Performance question

Hello,

So over the past several months the performance of our "main" array has slowly changed. I am seeing more latency and a lot more issues. One issue is we hit a bug in the NOS code that is causing frequent service restarts, that is supposed to be resolved in 4.x. Also we moved all workloads to the Nimble about 4 months ago.

I come from a traditional storage background. So I guess my question is, should similar write workload reside on the same LUNs? Meaning, file server VMs, SQL, Exchange, etc? I wasn't totally sure is CASL and all that jazz would not care and order the writes in cache regardless of write block size or if it would help by organizing VMs in that traditional format?

Thoughts?

3 REPLIES 3
dbauder92
Valued Contributor
Solution

Re: Performance question

Tim;

My thoughts as a Nimble customer for the last 2 years.  This is what I've experienced and your mileage may vary, some settling of contents occurs during shipping . . .

When you create a volume, pick the performance policy for which that volume will be used.  This sets the applicable block size for that volume.  I've had to unlearn most of my traditional old school storage thumb rules.  Let CASL do it's "magic", it really works.  When I run into "performance issues" it is usually from the OS and not Nimble.  Just because I can create a monster volume and assign it to VMware isn't always a good thing.  When I get more than 30 VMs on a data store I'm seeing performance issues.  This has more to do with ESXi and how it handles simultaneous access then our Nimble hardware being able to handle the throughput.  The one caveat to this is when I do a storage vMotion of a large VM(s)  then the move time is limited by Nimble's I/O, as best as I can tell it isn't a network nor ESXi issue.  Happy with the throughput, understand where the limiting factor occurs.

Organize your volumes as best enables you to handle your operations / backup software requirements.  Utilize the best practices you had in place and you should be good to go. 

theta1242
New Member

Re: Performance question

If latency is becoming an issue, you might also want to make sure you're not enabling cache on volumes that are housing SQL logs or other log volumes that are doing nothing but sequential writes.  This piggybacks onto what Dan said above.  If you pick the correct performance policy, it should automatically disable the cache for log volumes (there are separate policies for Exchage/SQL data and Exchange/SQL logs).  That also brings up a design issue as to whether or not you've split out your SQL/Exchange logs into separate volumes or if you're running everything on one volume.  Latency is almost always going to be because of a saturated cache if storage is your bottleneck.  Have you looked at Infosight to get your reports to see what could be causing the issue on the array side?  There's a lot of useful analytics out there to help with this kind of thing.

jstinson105
Advisor

Re: Performance question

We're coming up on two years of Nimble usage and we're still seeing great latency, though it is very slowly creeping up.
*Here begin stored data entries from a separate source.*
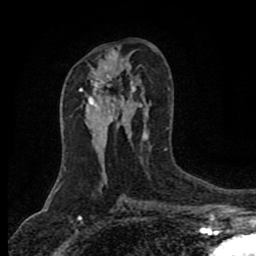
Breast MRI (dynamic contrast-enhanced), one axial slice. Position 46 of 80 along the scan axis. Cropped to one breast. Dynamic contrast-enhanced series, time point 2 of 8 at this slice position (early post-contrast). 1.5 T. TE 4.2 ms, TR 7 ms. 256 × 256 image matrix, field of view 155 × 155 mm. Female patient.
Annotated regions visible in this slice (semi-automatically segmented with operator editing):
- enhancing-tissue mask used for the functional tumour volume (all voxels passing the contrast-enhancement thresholds inside the analysis volume; usually the tumour): bounding box <81,82,115,111> (left, top, right, bottom; pixels)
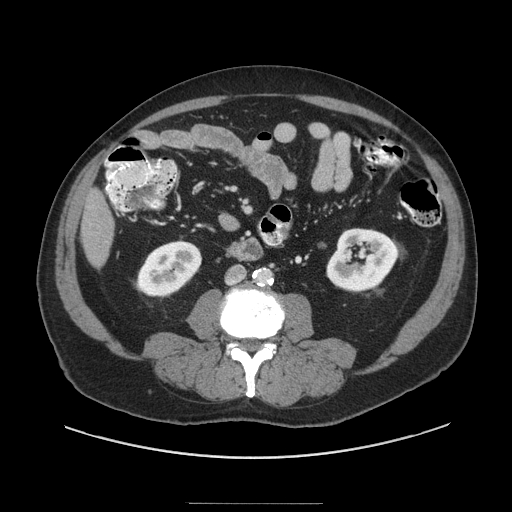
Contrast-enhanced abdominal CT (liver protocol), one axial slice. Slice 18 of 91 in the series (ordered by position). Reconstruction kernel STANDARD. 140 kVp. Soft-tissue window (W 400 / L 40 HU). 2.5 mm slice thickness. 512 × 512 image matrix. Case-level facts recorded for this patient, not image findings: diagnosis: hepatocellular carcinoma (patient treated with transarterial chemoembolisation; whether this scan precedes or follows treatment is not stated here); TNM stage (as recorded): Stage-I; Child-Pugh class: A; tumour differentiation: well differentiated; tumour nodularity: uninodular.
Outlined on this slice (semi-automatically segmented with operator editing):
- liver parenchyma outside the tumour (the mass and vessels are separate outlines, so this box may not span the whole liver): bounding box <80,189,114,266> (left, top, right, bottom; pixels)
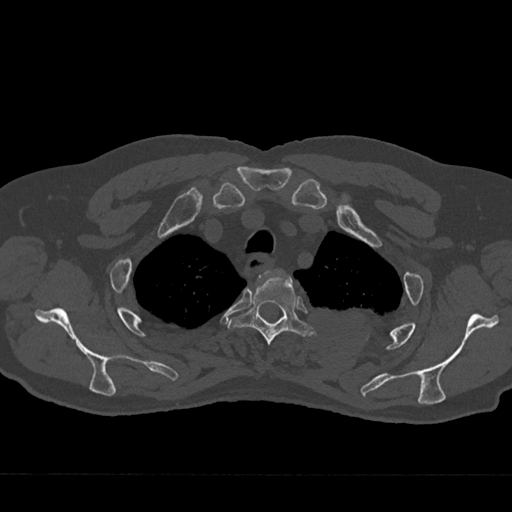
CT including the spine, one axial slice. Position 574 of 797 along the scan axis. Reconstruction kernel Br40s/3. Bone window (W 1800 / L 400 HU). 0.5 mm slice thickness. 512 × 512 image matrix. Patient: male, 75 years. From the clinical record (not read from this slice): primary cancer: renal; vertebrae with lytic lesions (as recorded): T4.
Annotated regions visible in this slice (semi-automatically segmented with operator editing):
- T2 vertebra: box from (x=259, y=271) to (x=271, y=278) px
- T3 vertebra: (x=229, y=274)–(x=316, y=345)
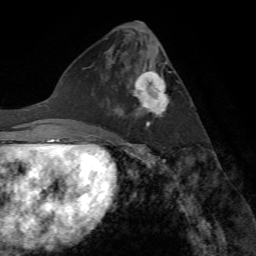
Breast MRI (dynamic contrast-enhanced), one axial slice; position 29 of 72 along the scan axis; cropped to one breast; dynamic contrast-enhanced series, time point 2 of 7 at this slice position (early post-contrast); 1.5 T; TE 4.2 ms, TR 8.7 ms; 2.2 mm slice thickness; 256 × 256 image matrix, field of view 180 × 180 mm. Female patient.
Structures marked on this image (semi-automatically segmented with operator editing):
- enhancing-tissue mask used for the functional tumour volume (all voxels passing the contrast-enhancement thresholds inside the analysis volume; usually the tumour): box from (x=116, y=52) to (x=169, y=129) px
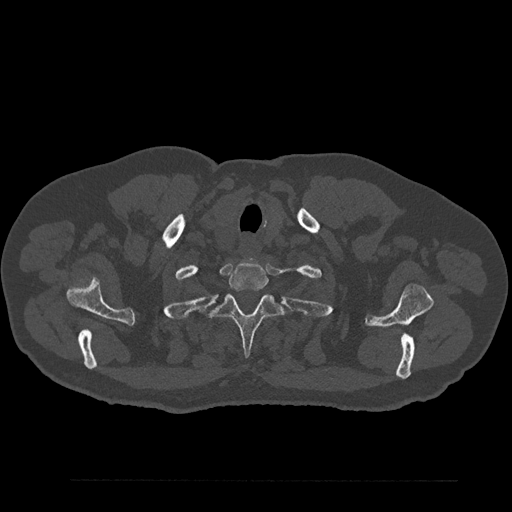
CT including the spine, one axial slice; slice 728 of 797 in the series (ordered by position); reconstruction kernel Br40s/3; 120 kVp; bone window (W 1800 / L 400 HU); 512 × 512 image matrix, field of view 430 × 430 mm. Male patient, age 61 years. From the clinical record (not read from this slice): primary cancer: prostate.
Annotated regions visible in this slice (semi-automatic segmentation, software-assisted and operator-edited):
- T1 vertebra: box from (x=228, y=262) to (x=268, y=291) px
- T2 vertebra: (x=212, y=294)–(x=289, y=356)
Dan and Justin are right about specifying your workload on each volume as much as possible, but we all know that the more loaded a storage system is, the higher its latency will be. The software wizardry of NimbleOS does a lot to mitigate this (going from NOS 2.3 to NOS 3.4 actually improved our latency system wide by about 10%). But even if your storage array was nothing but RAM, you would still see latency slowly creep up as you add more data and IO to it. 
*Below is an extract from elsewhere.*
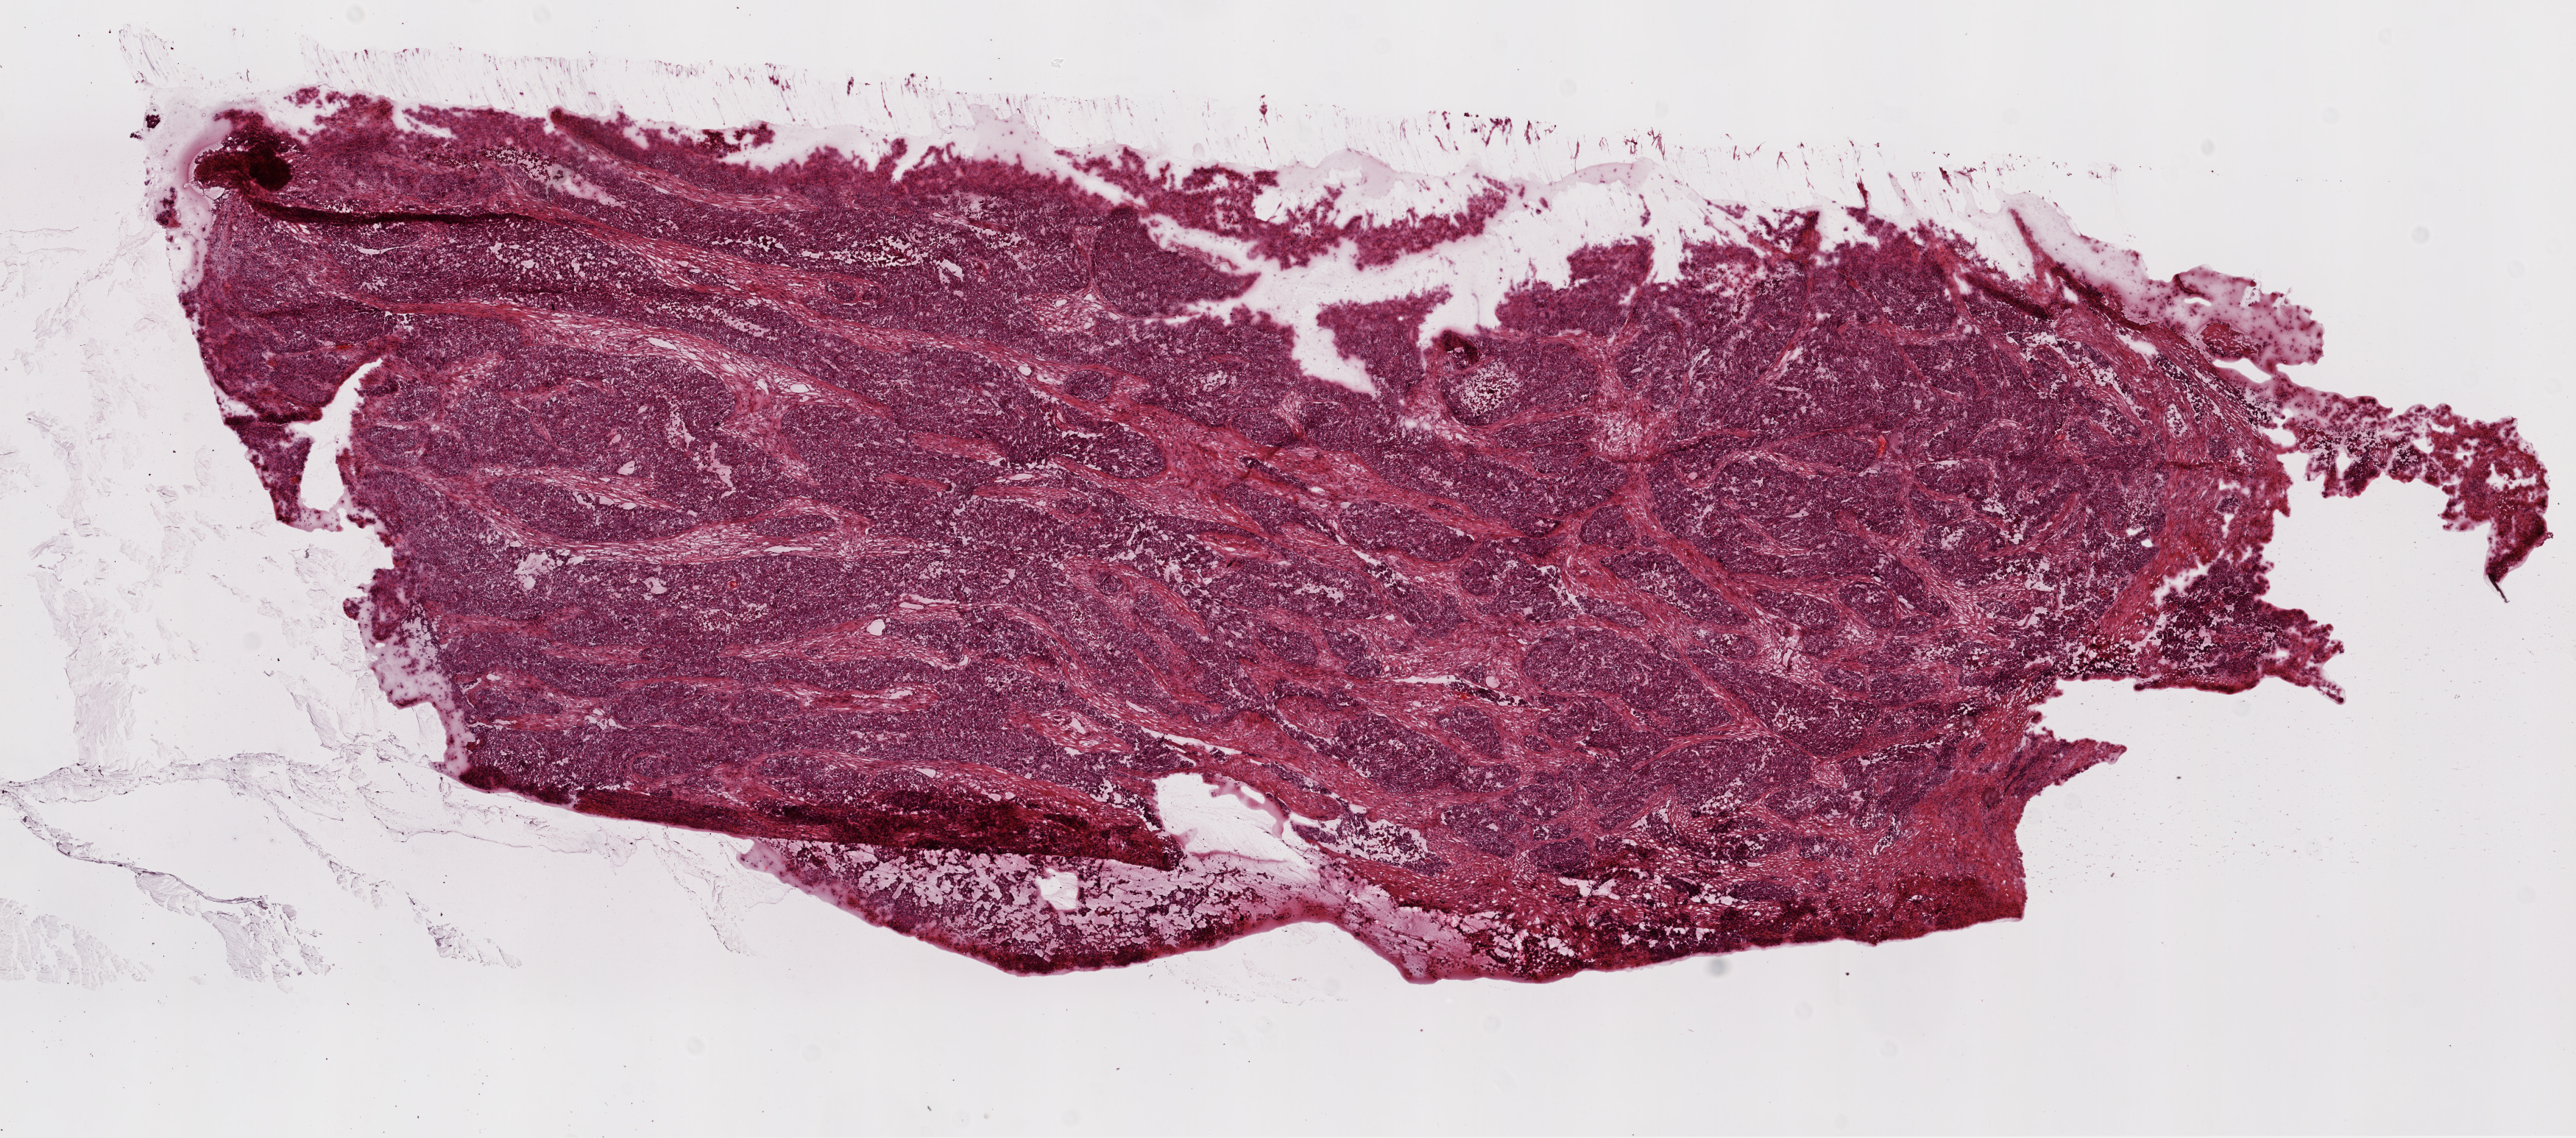
Hematoxylin and eosin (H&E) stained whole-slide image — low-resolution overview of the scanned area, about 14.0 x 6.2 mm. Frozen section. Ovary, primary tumour sample. Female, age 49 years at initial diagnosis. Histologic grade: G3 (poorly differentiated). Composition of this section per pathologist review: tumour cells 85%, tumour nuclei 85%, normal cells 0%, stromal cells 15%, necrosis 0%. Inflammatory infiltration, as recorded: lymphocyte infiltration 0%, monocyte infiltration 0%, neutrophil infiltration 0%.
FIGO stage: IIIC. Diagnosis: Serous cystadenocarcinoma, NOS.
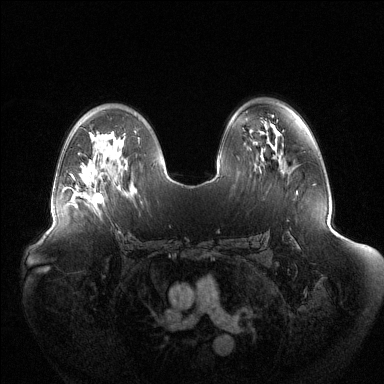
Breast MRI (dynamic contrast-enhanced), one axial slice; slice 80 of 144 in the series (ordered by position); dynamic contrast-enhanced series, time point 2 of 6 at this slice position (early post-contrast); 1.5 T; TE 1.5 ms, TR 4.6 ms; 384 × 384 image matrix. Female patient.
Outlined on this slice (semi-automatic segmentation, software-assisted and operator-edited):
- enhancing-tissue mask used for the functional tumour volume (all voxels passing the contrast-enhancement thresholds inside the analysis volume; usually the tumour): box from (x=82, y=192) to (x=102, y=202) px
The real question is not will latency increase, but are you seeing it increase more than it should? What is your typical latency for reads and writes? What is your cache hit rate? Is your latency higher than you want all day or only during specific workloads (nightly backups skew our average latency pretty hard but it doesn't affect anybody's productivity)? Have you looked at the stability of your network switches (retransmits will sink even the best storage system)?